Chuseok (추석) : Korean Thanksgiving Day
If you happen to be in Korea at this time of the year, consider yourself lucky. Chuseok (추석), the festival of the Harvest Moon, is one of the most glorious times of the year on the Korean Peninsula.
The weather is at its most clement. The tropical heat of summer is gone. The days are warm, the nights cool and crisp. If exercise is your thing, you can hike, cycle or run through the early autumn foliage of Korea’s mountains or their foothills in the early morning sun. Few things are more enjoyable or soothing or bring you closer to nature.
But there is a feeling even greater than that of becoming one with nature: oneness with fellow humans. Chuseok, if nothing else, is a celebration of exactly that. The virtues of this holiday are myriad, but perhaps the greatest among them is sharing. And Korea’s version of Thanksgiving is just one of many occasions through which the nation’s spirit makes its presence felt.
Chuseok is a family celebration, but when Koreans hear of a friend or close colleague spending the holiday alone, they will often deliver to them some of the delicacies they prepare for the occasion.
Oftentimes, workers return to the office from the three-day holiday laden with leftover food to share with their colleagues.
Though Chuseok is the time of year when sharing is most prevalent in Korea, it is only the tip of the iceberg. For those lucky enough to be around in November, another prominent display of sharing awaits: gimjang (김장) (kimchi production).
Most families traditionally make kimchi once a year at the crossroads of fall and winter. But when they do so, the process usually means making a year’s supply of kimchi with up to a dozen family members and tens of heads of Korean cabbage.
Post-gimjang donations of homemade kimchi to friends, neighbors and close acquaintances are also common. At this time of year, the air is infused with the smell of fermenting vegetables being transported on buses and trains and through streets in an effort to share, share and share alike some more.
To understand what drives Korea’s instinct for sharing requires a look at history. Modern-day Korea is one of the most affluent and technologically advanced countries on Earth. Korean society is also full of money-rich, time-poor people who work - and play - hard to build some of the richest companies on the planet.
But things were not always like this. Just a few decades ago, Korea was one of the poorest countries in the world. And while modern Korea is now a hive of industry, the country until the early 20th century was a distinctly agricultural society. Folks often lived their whole lives in small villages and farming communities.
The nation’s topography played a part in making these communities exceptionally close-knit. The mountainous Korean Peninsula with its tall peaks meant that many villages were hard to access. As such, commerce did not flow as freely as elsewhere in the world, and folks were not particularly mobile. Wandering traders and entertainers were rare, and casual visitors even rarer.

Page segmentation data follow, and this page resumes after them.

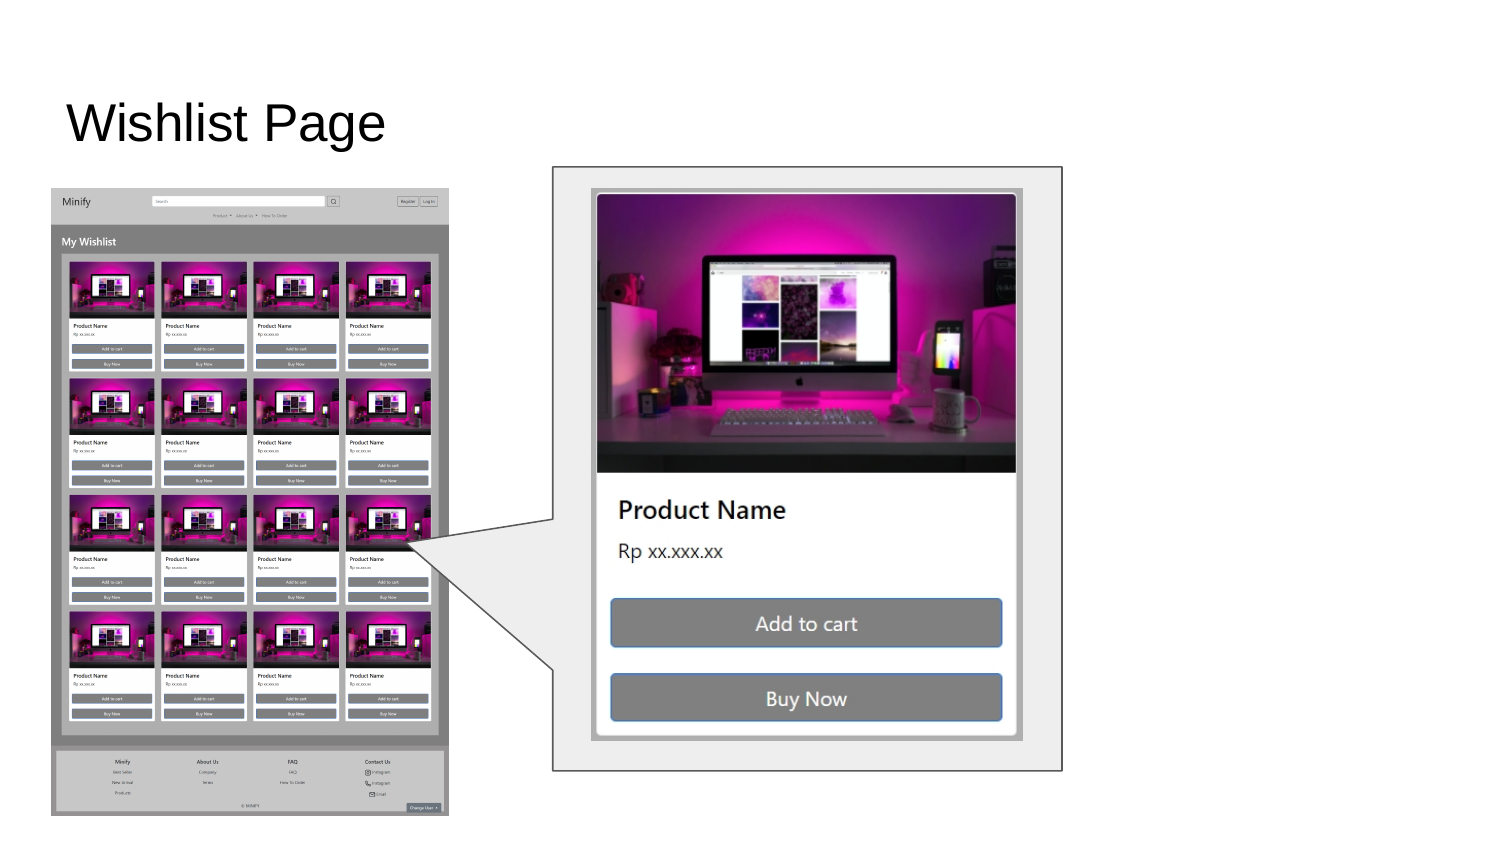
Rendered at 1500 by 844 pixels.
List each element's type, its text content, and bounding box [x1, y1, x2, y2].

text_box [453, 166, 1062, 771]
picture [591, 188, 1023, 742]
title Wishlist Page [51, 72, 1449, 167]
picture [50, 188, 449, 816]
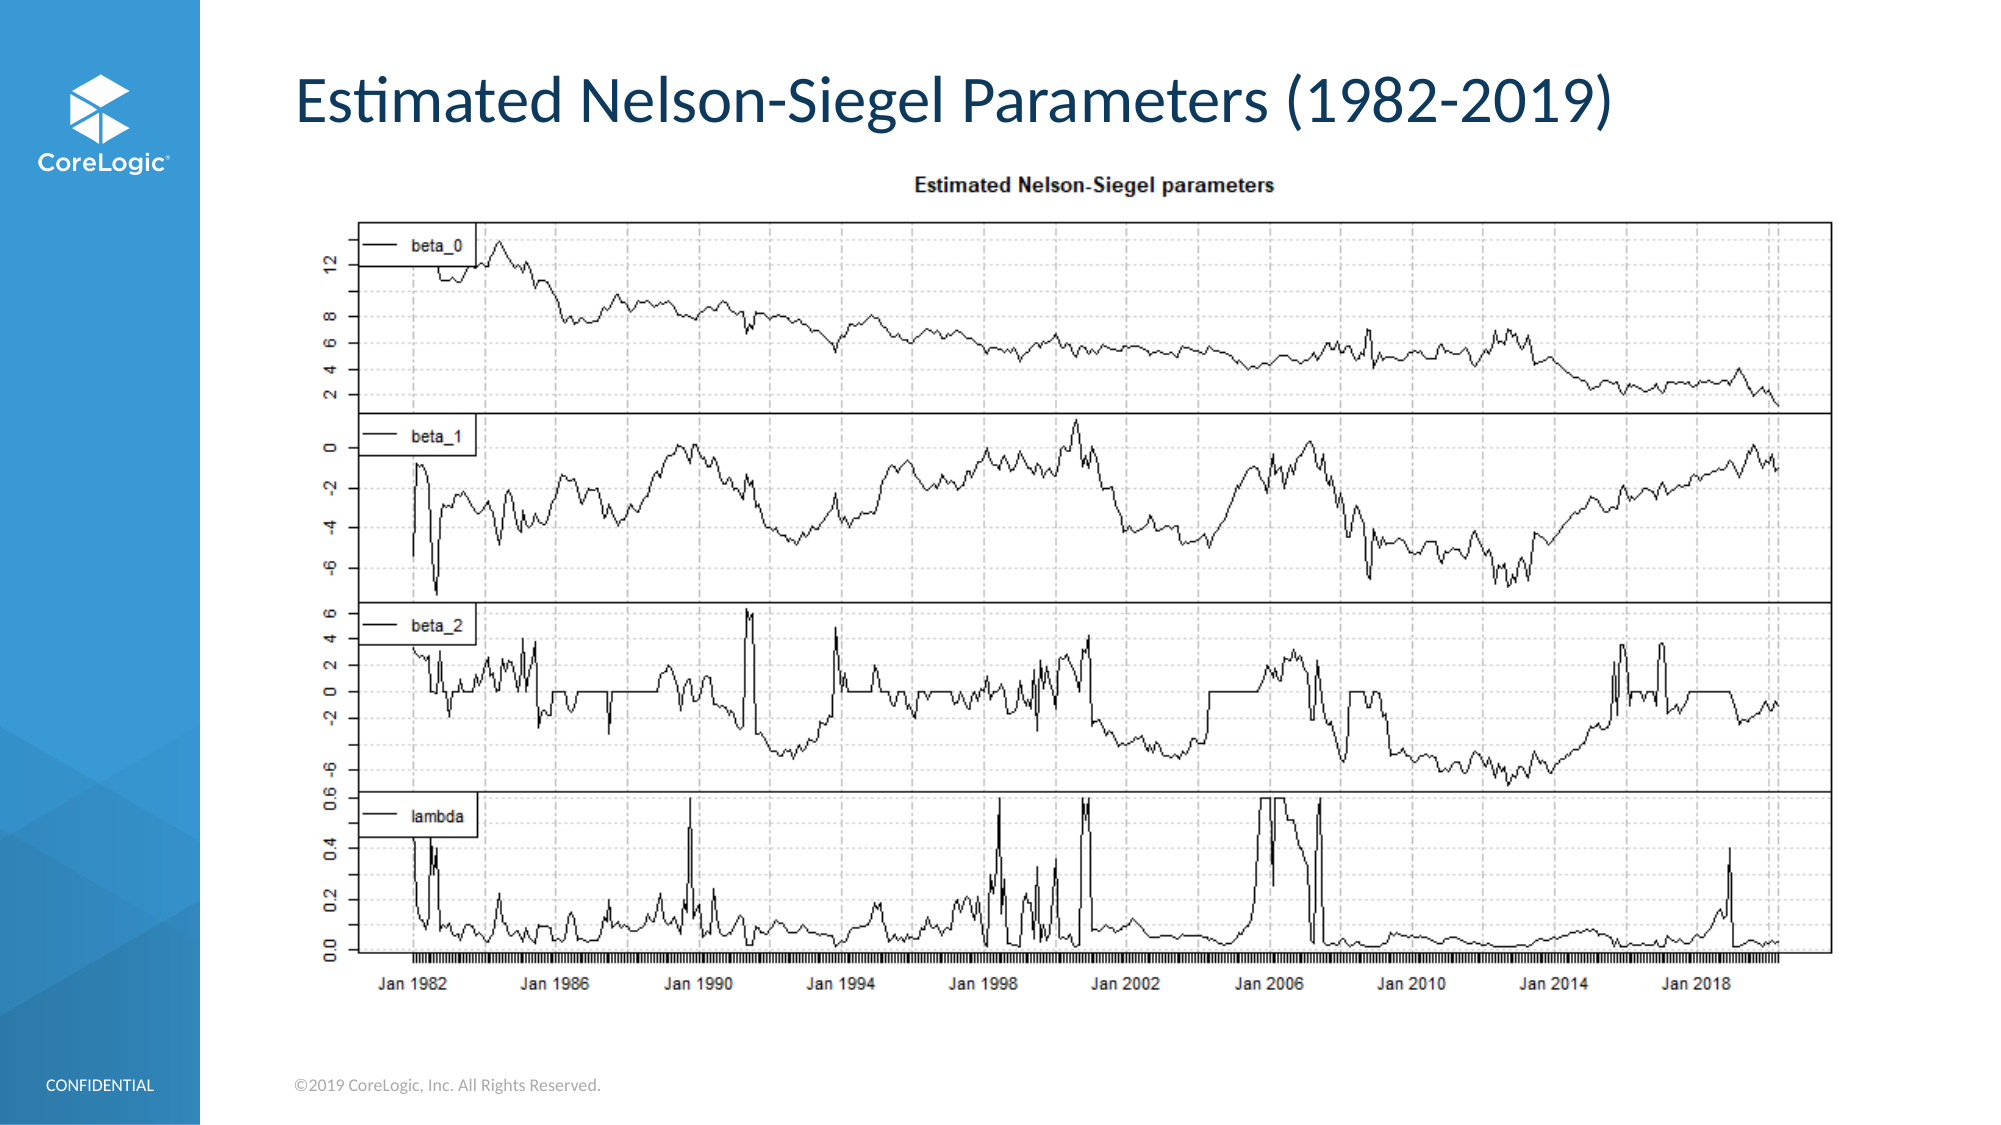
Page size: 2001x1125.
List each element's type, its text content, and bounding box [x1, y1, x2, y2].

Community spirit was not a nicety in these villages but a survival mechanism. Alone, a single villager was vulnerable, but as part of a village community, he or she grew resilient, strong and able to thrive no matter what.
Sharing was the key to everything. Traditional Korean dining tables are small, low and portable. Even today, families often have up to ten of these tables, and more modern pieces have foldable legs for easier storage. As Koreans typically ate seated on the floor, squeezing a few extra guests in at the dinner table was easy. When more people came, out would come more of these small tables, thus a dozen or so guests could easily be accommodated in this fashion with relative ease.
As such, eating was fluid. A farmworker might eat at home at lunchtime, but at a neighbor’s in the evening.
What little people had, they shared with the community. A guest was never turned away. Cooks often made banchan (condiments accompanying the main staple of rice) in vast batches with neighbors. Or if they made their own supplies, they would surely share, knowing full well that when the family next door made food, they also would receive a portion.
Eating alone was unheard of. Everything was shared, eaten from communal dishes, and made available to one and all.
The Korean village system has long gone but this ethos persists.
Even at Korean offices today, eating a snack at one’s cubicle or desk without offering to share it with colleagues remains a major faux pas.
Big celebratory occasions like a wedding or childbirth involve food and gifts. So here, too, Koreans instinctively feel the urge to share, giving out tteok (sweet rice cakes) to up to hundreds of coworkers and neighbors.
To celebrate a promotion at work, Koreans often buy food for colleagues. Even buying a box of fruit for one’s family often means giving a few pieces to the family next door.
Chuseok is a great time to see Korean sharing on full show. Yet the longer you stay in Korea, the more you realize that this custom is a national trait, a spirit that permeates every single aspect of life.